If we have evidence for an consistent effect from some cause but do not understand the generating mechanism, then we have neutral plausibility for an explanatory hypothesis.
If we have evidence for an inconsistent effect from some perceived cause and suggest an explanatory hypothesis that violates the basic laws of science, then our explanatory hypothesis is implausible.
Invoking an unknown fundamental energy of the universe is not a trivial assumption. Centuries of study have failed to discover such an energy, and our models of biology and physiology have made such notions unnecessary, resulting in the discarding of “life energy” as a scientific idea over a century ago.
Essentially any claim that is the functional equivalent to saying “it’s magic” and would, by necessity, require the rewriting not only of our medical texts, but physics, chemistry, and biology, can reasonably be considered, not just unknown, but implausible.

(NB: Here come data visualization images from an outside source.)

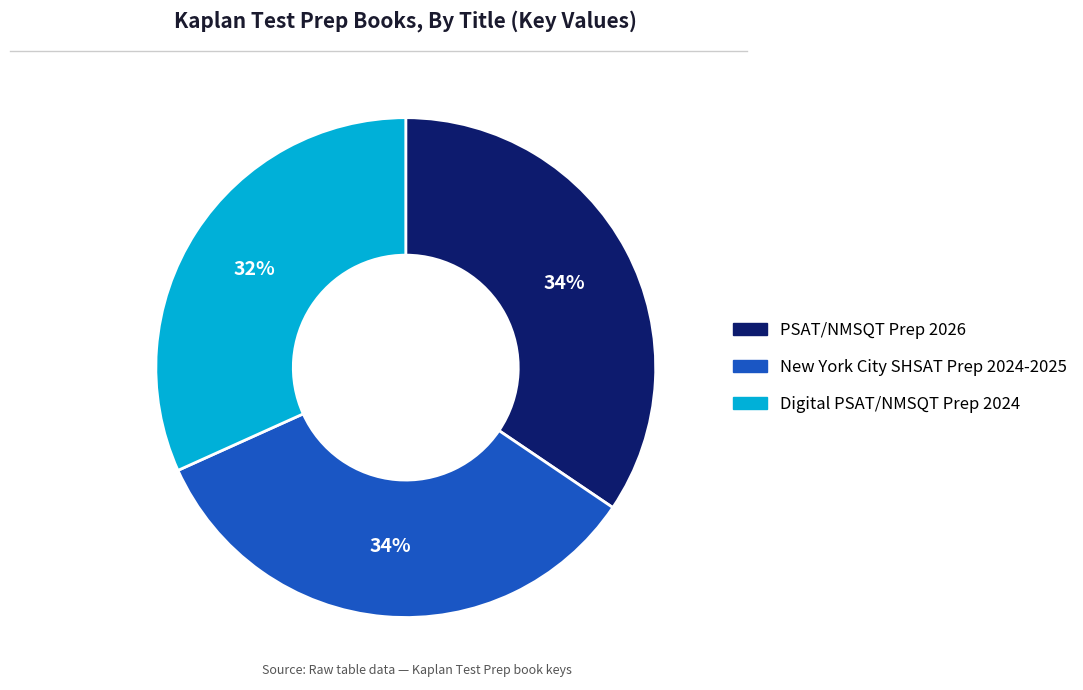

How many segments does this pie chart have?

3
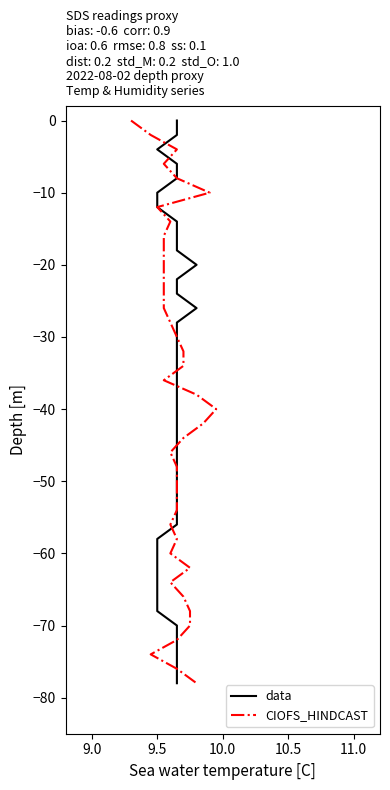

Is the value of data at 9.5 greater than the value of CIOFS_HINDCAST at 37?

Yes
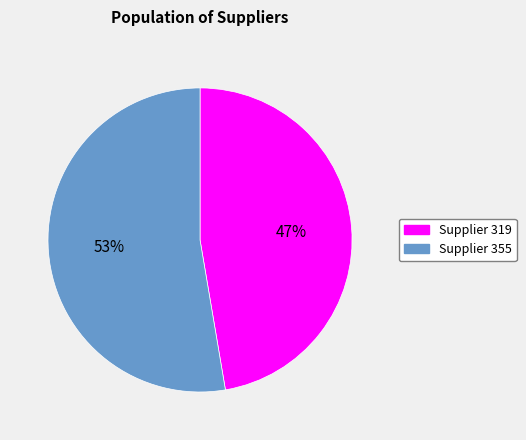

Which slice represents more than half of the pie?

Supplier 355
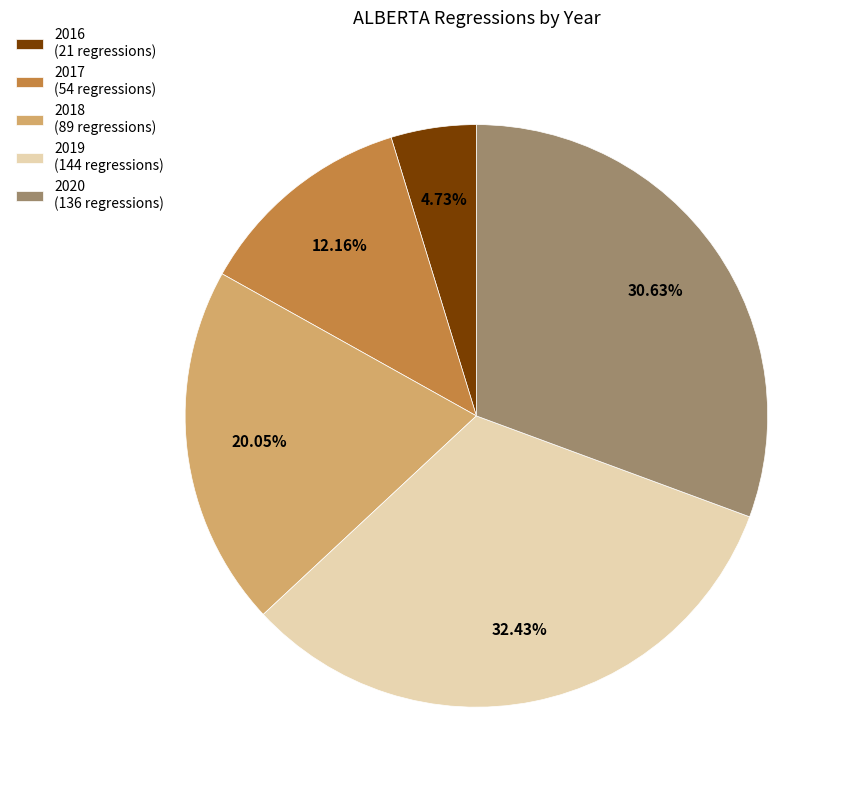

Do 2016 (21 regressions) and 2017 (54 regressions) together represent more than half of the pie?

No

How we inform our beliefs using the plausibility standard is important and depends entirely on the quality of the explanations we rely on to do so, whether they are about specific ideas in medicine or religion or politics or about more general policies and procedures. If our explanations are plausible, then our beliefs are plausible. If our explanations are implausible, then our beliefs are implausible. If we are considering to act on our beliefs, then we need to first undertake due diligence and establish how plausible they really are.
If the beliefs are implausible, then we know they are poorly informed and, as such, are unjustified. Acting on unjustified beliefs in our personal and private domain is our prerogative. We have the freedom to do so because the founding documents and charters and bills of our liberal secular democracies provide us with the necessary legal framework and state-sanctioned power to protect these equal freedoms. But providing what’s necessary isn’t nearly enough. We must also do our part as individuals to maintain our own equal freedoms.
In stark contrast to the freedom we have to exercise our beliefs in the private domain, acting on our implausible beliefs in the public domain is wrong and richly deserving of sustained legitimate criticism. Whenever we come across those who wish promote unjustified beliefs as if they were informed and plausible when they are neither in the public domain using public offices, we must hold them to account for their abuse of their office’s public power that allows them to cross that important boundary between the what is allowable in the private but forbidden in the public.
Our task is to maintain sustained criticism towards those who abuse public office in this way – whether they abuse the office’s power to support implausible medical therapies, implausible religious truth claims, implausible political solutions, and so on. We must insist that only informed beliefs that are plausible be made into public policies and procedures. Our collective failure to participate in our civic duty in this matter is a failure to be responsible to no only ourselves but to our fellow citizens, which has a cumulative effect of reducing our equal common rights and freedoms. We harm the very fabric of our equal rights and freedoms under a liberal secular democracy when we allow the abuse of public office to promote implausible beliefs. We allow it to continue when we choose to remain silent about this abuse. Even more damning to our equal individual freedoms is our active support of candidates and office holders who are willing to promote our favoured implausible beliefs… again, whether those implausible beliefs are about complimentary and alternative medicines, favoured religious beliefs, political strategies, and so on. This kind of willing support to the implausible is both unpatriotic and seditious no matter how great may be the popularity of these candidates and their platforms.
The standard of plausibility is a very important concept to inform public policies – useful to each of us to determine our level of support for these public policies and procedures – although we have the freedom (and luxury) to pay it scant attention in our private lives… for now. What is essential, however, is to understand why plausibility matters so much.